- [Source material]:
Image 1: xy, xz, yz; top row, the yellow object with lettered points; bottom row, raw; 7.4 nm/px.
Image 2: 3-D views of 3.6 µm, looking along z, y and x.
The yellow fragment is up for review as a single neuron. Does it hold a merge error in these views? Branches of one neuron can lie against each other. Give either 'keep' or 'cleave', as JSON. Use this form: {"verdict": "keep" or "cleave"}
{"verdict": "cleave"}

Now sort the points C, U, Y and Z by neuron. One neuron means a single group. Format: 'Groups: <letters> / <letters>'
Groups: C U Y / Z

==

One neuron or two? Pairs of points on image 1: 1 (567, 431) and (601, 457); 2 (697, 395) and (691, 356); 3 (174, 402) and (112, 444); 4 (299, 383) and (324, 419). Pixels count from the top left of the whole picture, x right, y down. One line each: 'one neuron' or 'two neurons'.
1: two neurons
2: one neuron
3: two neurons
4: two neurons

- [Directions]: Return, with no change at all, every line in the entries above from the line containing "Image 1: xy, xz, yz;" through the line containing "Image 2: 3-D".

- [Solution to this problem]:
Image 1: xy, xz, yz; top row, the yellow object with lettered points; bottom row, raw; 7.4 nm/px.
Image 2: 3-D views of 3.6 µm, looking along z, y and x.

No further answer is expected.